Il y a une volonté commune d'essayer de rapprocher les points de vue dans une situation que vous connaissez bien. Je vous assure toutefois, et je le dis très solennellement au nom du Premier ministre et du Gouvernement, que nous continuons d'être totalement mobilisés pour obtenir la libération de Christophe Gleizes, comme ce fut le cas pour Boualem Sansal.
M. le président. La parole est à Mme Christine Bonfanti-Dossat, pour la réplique.
Mme Christine Bonfanti-Dossat. Monsieur le ministre, pour la famille, notamment pour sa grand-mère, qui a 102 ans et qui craint de fermer les yeux sans avoir revu son petit-fils, pour tous ses collègues, pour tous ceux qui sont attachés à la liberté de la presse et à la sécurité de nos concitoyens à l'étranger, je vous remercie.

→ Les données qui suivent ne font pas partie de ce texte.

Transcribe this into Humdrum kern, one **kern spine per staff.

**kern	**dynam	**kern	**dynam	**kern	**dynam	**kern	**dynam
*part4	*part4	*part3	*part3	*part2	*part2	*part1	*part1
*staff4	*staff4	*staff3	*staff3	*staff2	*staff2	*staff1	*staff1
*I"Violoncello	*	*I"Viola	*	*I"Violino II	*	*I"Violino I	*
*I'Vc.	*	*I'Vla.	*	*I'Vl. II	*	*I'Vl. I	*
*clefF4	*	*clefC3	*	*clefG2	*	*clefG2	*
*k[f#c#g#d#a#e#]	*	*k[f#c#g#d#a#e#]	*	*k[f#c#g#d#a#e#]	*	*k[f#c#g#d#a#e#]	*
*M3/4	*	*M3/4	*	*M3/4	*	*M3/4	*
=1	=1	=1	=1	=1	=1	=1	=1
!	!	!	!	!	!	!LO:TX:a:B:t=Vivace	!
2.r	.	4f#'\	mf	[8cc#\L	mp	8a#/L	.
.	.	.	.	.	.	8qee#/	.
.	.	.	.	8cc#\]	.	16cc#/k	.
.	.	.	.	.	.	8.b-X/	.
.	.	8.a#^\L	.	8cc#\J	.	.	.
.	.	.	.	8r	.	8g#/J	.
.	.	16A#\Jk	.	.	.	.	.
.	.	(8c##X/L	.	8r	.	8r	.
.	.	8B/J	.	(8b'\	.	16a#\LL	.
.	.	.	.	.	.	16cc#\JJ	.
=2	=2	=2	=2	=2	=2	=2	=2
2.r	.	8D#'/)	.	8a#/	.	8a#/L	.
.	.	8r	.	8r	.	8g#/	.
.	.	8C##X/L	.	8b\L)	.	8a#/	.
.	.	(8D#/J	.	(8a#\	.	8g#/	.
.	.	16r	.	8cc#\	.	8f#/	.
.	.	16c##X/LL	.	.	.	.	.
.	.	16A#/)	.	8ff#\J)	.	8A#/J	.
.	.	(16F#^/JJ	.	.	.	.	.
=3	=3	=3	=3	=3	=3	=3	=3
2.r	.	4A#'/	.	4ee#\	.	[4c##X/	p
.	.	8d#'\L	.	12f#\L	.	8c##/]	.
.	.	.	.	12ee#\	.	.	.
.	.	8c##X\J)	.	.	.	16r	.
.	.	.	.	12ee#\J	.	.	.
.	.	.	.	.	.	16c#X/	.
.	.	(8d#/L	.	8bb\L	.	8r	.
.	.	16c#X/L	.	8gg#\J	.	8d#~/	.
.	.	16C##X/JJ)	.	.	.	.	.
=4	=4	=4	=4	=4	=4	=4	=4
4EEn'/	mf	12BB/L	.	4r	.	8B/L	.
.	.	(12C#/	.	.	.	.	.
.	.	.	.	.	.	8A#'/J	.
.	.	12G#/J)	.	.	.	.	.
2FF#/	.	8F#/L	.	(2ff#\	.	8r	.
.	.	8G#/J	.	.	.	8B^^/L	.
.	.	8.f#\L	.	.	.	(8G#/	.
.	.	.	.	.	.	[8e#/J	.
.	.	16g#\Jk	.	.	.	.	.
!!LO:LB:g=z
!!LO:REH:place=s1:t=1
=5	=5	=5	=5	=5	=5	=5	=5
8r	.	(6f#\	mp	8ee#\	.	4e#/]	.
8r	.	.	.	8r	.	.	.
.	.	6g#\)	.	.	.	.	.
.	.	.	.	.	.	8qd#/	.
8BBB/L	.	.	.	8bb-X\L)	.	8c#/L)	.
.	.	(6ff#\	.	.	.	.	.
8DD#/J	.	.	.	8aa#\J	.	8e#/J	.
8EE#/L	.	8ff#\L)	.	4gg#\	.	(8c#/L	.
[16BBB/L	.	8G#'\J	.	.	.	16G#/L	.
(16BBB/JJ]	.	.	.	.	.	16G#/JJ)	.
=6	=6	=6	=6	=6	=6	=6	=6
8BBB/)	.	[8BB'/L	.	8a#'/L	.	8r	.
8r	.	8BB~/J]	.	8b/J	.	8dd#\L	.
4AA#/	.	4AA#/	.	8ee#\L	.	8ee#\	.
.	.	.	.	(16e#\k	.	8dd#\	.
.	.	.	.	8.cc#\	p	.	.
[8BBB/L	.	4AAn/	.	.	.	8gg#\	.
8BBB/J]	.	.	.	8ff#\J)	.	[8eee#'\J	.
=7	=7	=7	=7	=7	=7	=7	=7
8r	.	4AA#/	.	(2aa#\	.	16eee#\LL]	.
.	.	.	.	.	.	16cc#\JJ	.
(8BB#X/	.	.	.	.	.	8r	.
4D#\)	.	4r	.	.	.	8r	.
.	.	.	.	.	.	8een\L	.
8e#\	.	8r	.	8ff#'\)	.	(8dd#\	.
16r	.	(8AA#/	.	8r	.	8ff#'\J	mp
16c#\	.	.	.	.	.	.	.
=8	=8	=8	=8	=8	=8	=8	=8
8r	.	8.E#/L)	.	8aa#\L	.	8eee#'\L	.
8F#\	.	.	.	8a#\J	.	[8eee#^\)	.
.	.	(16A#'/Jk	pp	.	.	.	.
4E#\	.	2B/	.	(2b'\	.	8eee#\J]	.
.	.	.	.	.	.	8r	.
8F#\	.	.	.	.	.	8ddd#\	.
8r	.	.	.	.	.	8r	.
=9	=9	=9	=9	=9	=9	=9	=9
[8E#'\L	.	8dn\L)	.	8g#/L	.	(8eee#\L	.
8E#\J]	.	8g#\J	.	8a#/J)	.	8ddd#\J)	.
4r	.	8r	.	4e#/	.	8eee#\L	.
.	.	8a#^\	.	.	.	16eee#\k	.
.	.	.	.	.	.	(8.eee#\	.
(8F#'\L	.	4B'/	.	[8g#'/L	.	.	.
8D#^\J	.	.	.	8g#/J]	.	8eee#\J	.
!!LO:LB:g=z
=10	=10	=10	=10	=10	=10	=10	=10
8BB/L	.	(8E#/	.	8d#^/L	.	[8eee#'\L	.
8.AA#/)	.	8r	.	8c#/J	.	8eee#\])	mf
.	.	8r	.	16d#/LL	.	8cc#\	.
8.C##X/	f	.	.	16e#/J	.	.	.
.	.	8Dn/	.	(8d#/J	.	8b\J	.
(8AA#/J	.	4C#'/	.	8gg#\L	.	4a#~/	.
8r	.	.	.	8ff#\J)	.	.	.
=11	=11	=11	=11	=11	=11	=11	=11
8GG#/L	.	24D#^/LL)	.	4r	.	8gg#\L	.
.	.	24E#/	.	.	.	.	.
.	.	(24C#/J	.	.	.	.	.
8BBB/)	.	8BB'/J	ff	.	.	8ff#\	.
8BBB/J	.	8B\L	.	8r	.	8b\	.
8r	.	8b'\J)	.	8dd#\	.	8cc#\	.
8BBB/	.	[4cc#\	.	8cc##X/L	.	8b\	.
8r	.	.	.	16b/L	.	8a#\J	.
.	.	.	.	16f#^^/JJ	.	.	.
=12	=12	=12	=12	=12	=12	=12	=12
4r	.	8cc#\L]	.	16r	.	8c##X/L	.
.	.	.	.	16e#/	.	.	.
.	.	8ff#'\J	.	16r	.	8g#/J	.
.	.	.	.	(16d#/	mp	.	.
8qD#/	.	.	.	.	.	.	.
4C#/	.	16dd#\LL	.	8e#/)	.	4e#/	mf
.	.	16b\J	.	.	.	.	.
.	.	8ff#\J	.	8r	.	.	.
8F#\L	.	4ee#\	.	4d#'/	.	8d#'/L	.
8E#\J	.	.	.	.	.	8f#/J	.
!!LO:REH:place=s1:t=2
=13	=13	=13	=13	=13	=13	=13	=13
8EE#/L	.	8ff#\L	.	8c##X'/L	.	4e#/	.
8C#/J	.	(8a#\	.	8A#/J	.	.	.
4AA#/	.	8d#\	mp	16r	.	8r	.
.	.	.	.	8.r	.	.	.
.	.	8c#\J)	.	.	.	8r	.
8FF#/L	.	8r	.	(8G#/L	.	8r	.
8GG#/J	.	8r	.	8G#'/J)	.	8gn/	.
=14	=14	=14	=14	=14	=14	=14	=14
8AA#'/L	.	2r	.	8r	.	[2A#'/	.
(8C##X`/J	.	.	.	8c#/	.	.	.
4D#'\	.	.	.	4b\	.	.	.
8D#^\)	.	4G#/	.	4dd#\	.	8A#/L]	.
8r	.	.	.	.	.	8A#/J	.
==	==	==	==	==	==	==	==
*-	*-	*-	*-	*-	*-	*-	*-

Au-delà des mots, il nous faut des résultats, et ces résultats tardent à venir. C'est le voeu du Lot-et-Garonne ; c'est aussi celui de tous les Français qui sont viscéralement attachés à nos valeurs. (Bravo ! et applaudissements sur les travées du groupe Les Républicains. - Mme Évelyne Perrot applaudit également.)